Il Regno Unito approva la fusione tra Paramount e Warner Bros. dopo le garanzie su concorrenza, informazione e servizi televisivi.
Un altro tassello decisivo si aggiunge al percorso che porterà alla fusione tra Paramount e Warner Bros. Il governo britannico ha infatti dato il via libera all’operazione da 111 miliardi di dollari, stabilendo che non presenta criticità sotto il profilo della concorrenza né dell’interesse pubblico, dopo che Paramount ha rafforzato una serie di impegni relativi alla programmazione televisiva e ai servizi di informazione nel Regno Unito.
In una nota, il Dipartimento per la Cultura, i Media e lo Sport (DCMS) ha reso noto che l’Autorità per la Concorrenza e i Mercati (CMA) ha concluso la propria valutazione senza rilevare elementi tali da giustificare ulteriori interventi. L’esame ha riguardato diversi segmenti del mercato, tra cui la distribuzione cinematografica, i canali televisivi lineari dedicati ai bambini e i servizi di video on demand in abbonamento.
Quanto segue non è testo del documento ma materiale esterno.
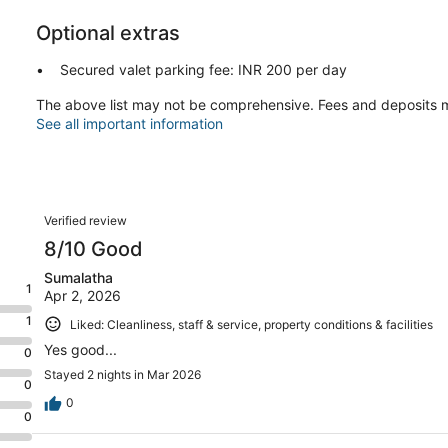
Optional extras
Secured valet parking fee: INR 200 per day
The above list may not be comprehensive. Fees and deposits m
See all important information
Reviews
Verified review
8/10 Good
Sumalatha
1
Apr 2, 2026
1
Liked: Cleanliness, staff & service, property conditions & facilities
Yes good...
0
Stayed 2 nights in Mar 2026
0
0
0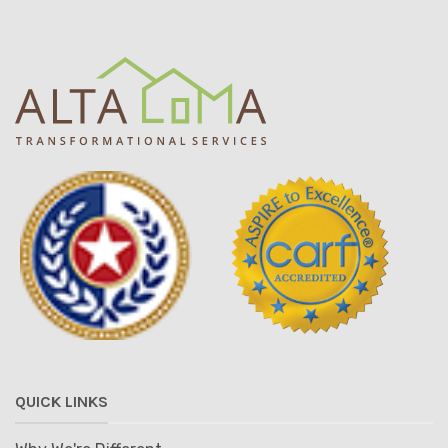
QUICK LINKS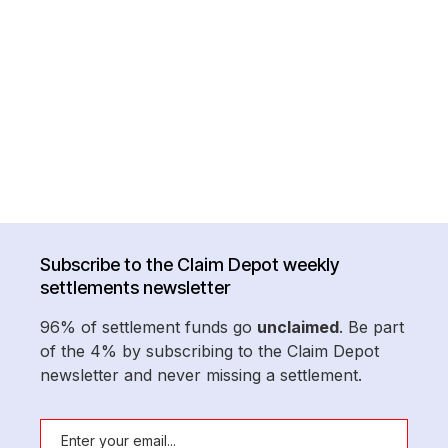
Subscribe to the Claim Depot weekly
settlements newsletter
96% of settlement funds go
unclaimed
. Be part
of the 4% by subscribing to the Claim Depot
newsletter and never missing a settlement.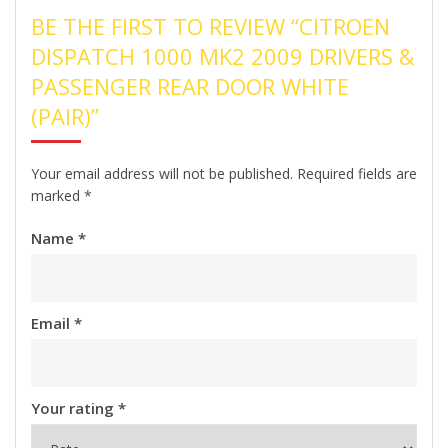
BE THE FIRST TO REVIEW “CITROEN
DISPATCH 1000 MK2 2009 DRIVERS &
PASSENGER REAR DOOR WHITE
(PAIR)”
Your email address will not be published.
Required fields are
marked
*
Name
*
Email
*
Your rating
*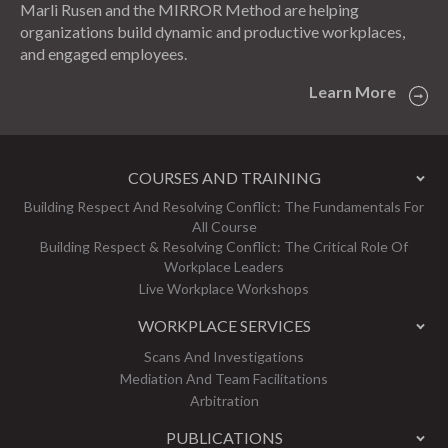
Marli Rusen and the MIRROR Method are helping
organizations build dynamic and productive workplaces,
and engaged employees.
Learn More
COURSES AND TRAINING
Building Respect And Resolving Conflict: The Fundamentals For
All Course
Building Respect & Resolving Conflict: The Critical Role Of
Workplace Leaders
Live Workplace Workshops
WORKPLACE SERVICES
Scans And Investigations
Mediation And Team Facilitations
Arbitration
PUBLICATIONS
Il governo ha inoltre spiegato che la Segretaria alla Cultura Lisa Nandy ha deciso di non emettere un avviso di intervento per motivi di interesse pubblico. La scelta è stata motivata dalle garanzie e dagli ulteriori impegni giuridicamente vincolanti assunti da Paramount, ritenuti sufficienti a tutelare la disponibilità di un’ampia offerta di servizi televisivi e on demand nel Regno Unito, preservandone le rispettive identità editoriali, comprese quelle dei principali programmi di informazione.
Tra gli impegni assunti dall’azienda, come riportato da Variety, figura la conferma che i canali televisivi lineari del gruppo non saranno accorpati ai servizi di streaming e continueranno a mantenere una propria identità editoriale. Anche i canali per bambini, tra cui Nickelodeon e Cartoon Network, conserveranno la loro autonomia editoriale e proseguiranno nella commissione e nell’acquisizione di contenuti originali destinati al pubblico britannico.
Sul fronte dell’informazione, Paramount ha garantito che Channel 5 News manterrà piena indipendenza editoriale, con una direzione separata da quella di CBS News e CNN International. Quest’ultima continuerà inoltre a essere disponibile nel Regno Unito. L’azienda ha assicurato anche che il fornitore di Channel 5 News continuerà a esercitare il controllo editoriale sulla programmazione informativa e che gli operatori autorizzati potranno continuare ad accedere agli archivi di CNN, CBS News e Channel 5 alle normali condizioni commerciali.
Gli impegni riguardano anche il futuro di Channel 5, che continuerà a operare come emittente di servizio pubblico nel rispetto degli obblighi previsti dalla licenza. Paramount ha inoltre promesso maggiori investimenti a sostegno dei notiziari, della produzione di programmi originali per bambini e delle fiction, confermando che la strategia editoriale dell’emittente resterà focalizzata sul mercato britannico.
Dopo la decisione di Londra, Paramount ha collegato il via libera ricevuto alla propria battaglia legale negli Stati Uniti contro la causa antitrust promossa nel marzo 2027 dal procuratore generale della California, Rob Bonta, insieme ad altri undici procuratori generali statali. Secondo un portavoce della società, la decisione delle autorità britanniche dimostrerebbe come le contestazioni avanzate negli Stati Uniti si basino su “definizioni di mercato fuorvianti e manipolate”.